Ambiental is developing innovative flood forecasting and flood monitoring technologies in order to tackle urban challenges. They are currently conducting a project for London, building decision support systems which combine flood risk insight and Artificial Intelligence (AI) to enable greater resilience in the face of growing environmental challenges.
The bulk of the project involves deploying their proprietary FloodWatch® flood forecasting technology, to give advanced warning of floods in Greater London. Sudden, high intensity storms, resulting in flash flooding can cause major, unexpected impacts on the nation’s capital city in the form of risk to life, damage to property, and severe impacts for transport and critical infrastructure.
Ambiental’s modelling software can predict flood events hours in advance through continuously processing Met Office rainfall forecast data feeds. This model simulates the entire hydrological system by calculating hydrological flows and then hydraulically modelling flood evolution.
The objective of the 9-month project is to develop a flood data delivery system dashboard. Through the integration of multiple data sources, including real time sensor telemetry and big data, the aim is to provide improved, actionable intelligence to our government stakeholders. Serving this data via a common application interface unlocks the information’s true power. The new EnviroTracker™ smart city dashboard front end application concept is designed to enable city authorities to manage and visualise high resolution flood forecasting footprints.
The initiative is funded under the UK Space Agency’s (UKSA) Space for Smarter Government Programme (SSGP). Ambiental’s data driven software application aims to deliver geospatial insights, which in turn, lead to positive benefits for the UK Government. As part of its activities, SSGP provides funding for research and development of applications, with the intention to increase uptake of satellite and Earth Observation (EO) data within the public-sector.
Ambiental’s FloodWatch product is a newly developed flash flood forecasting system, which is currently being used in Malaysia and is now being deployed in London. Their work aims to mitigate the effects of sudden flash flooding, which in the past has severely impacted cities like London with little or no warning. Key stakeholders for the project include Transport for London and the Greater London Authority.

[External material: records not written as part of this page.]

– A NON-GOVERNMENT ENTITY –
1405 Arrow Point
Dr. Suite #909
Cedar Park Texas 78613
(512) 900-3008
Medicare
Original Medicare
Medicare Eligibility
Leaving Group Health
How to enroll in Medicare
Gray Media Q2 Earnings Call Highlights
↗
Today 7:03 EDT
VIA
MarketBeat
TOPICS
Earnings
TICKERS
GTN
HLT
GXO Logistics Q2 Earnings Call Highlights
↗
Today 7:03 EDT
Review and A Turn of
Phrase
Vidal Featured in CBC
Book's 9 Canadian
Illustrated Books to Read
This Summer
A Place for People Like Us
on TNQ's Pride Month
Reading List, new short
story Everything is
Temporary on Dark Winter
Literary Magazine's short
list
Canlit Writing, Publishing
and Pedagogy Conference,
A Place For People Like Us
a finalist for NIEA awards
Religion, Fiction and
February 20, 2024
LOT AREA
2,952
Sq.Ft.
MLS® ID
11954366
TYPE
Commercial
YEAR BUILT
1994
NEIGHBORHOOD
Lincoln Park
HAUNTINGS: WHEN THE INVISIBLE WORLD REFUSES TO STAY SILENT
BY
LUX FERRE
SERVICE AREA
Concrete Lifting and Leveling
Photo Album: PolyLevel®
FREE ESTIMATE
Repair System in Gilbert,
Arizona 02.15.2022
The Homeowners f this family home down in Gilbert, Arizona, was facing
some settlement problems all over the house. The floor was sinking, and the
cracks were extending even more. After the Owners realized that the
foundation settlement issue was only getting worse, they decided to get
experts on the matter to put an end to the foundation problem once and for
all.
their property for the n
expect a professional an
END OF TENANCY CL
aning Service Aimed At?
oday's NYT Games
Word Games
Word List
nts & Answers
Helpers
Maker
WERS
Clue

The Environment Agency has estimated that 140,000 people in London are at high risk of flooding, whilst 230,000 are at medium risk. Studies have shown that almost a third of all London Underground stations have significant or high flood risk. As a result, any alerting of imminent flood dangers will improve emergency response, which in turn can reduce danger and potentially lower financial impacts.
This exciting initiative also explores the value in using big data, specifically social media, to inform decision-making around flood incident management. It is notoriously difficult to predict rainfall generated (pluvial) flooding accurately because it can occur anywhere. Artificial Intelligence (AI) can deliver improvements by providing ordered reports of flooding which serve as model validation and support actionable intelligence workflows. A key component of the project will be to assess techniques for interpreting Twitter posts which mention floods. This will provide a form of validation for improving the skill of subsequent flood model iterations. Furthermore, the project tracks land-use alterations, specifically changes in green space. This data can be fed back into the dynamic modelling environment and used to maintain the accuracy and currency of the flood forecasts produced.
Ambiental (www.ambientalrisk.com) is a global specialist in flood modelling, flood risk and climate change / natural hazard analytics. The company produces flood maps, flood data sets, flood catastrophe models, flood forecasting SaaS products and environmental reports internationally, and conducts both rapid, national-scale assessments and in-depth research that support better decision-making around flood risk management.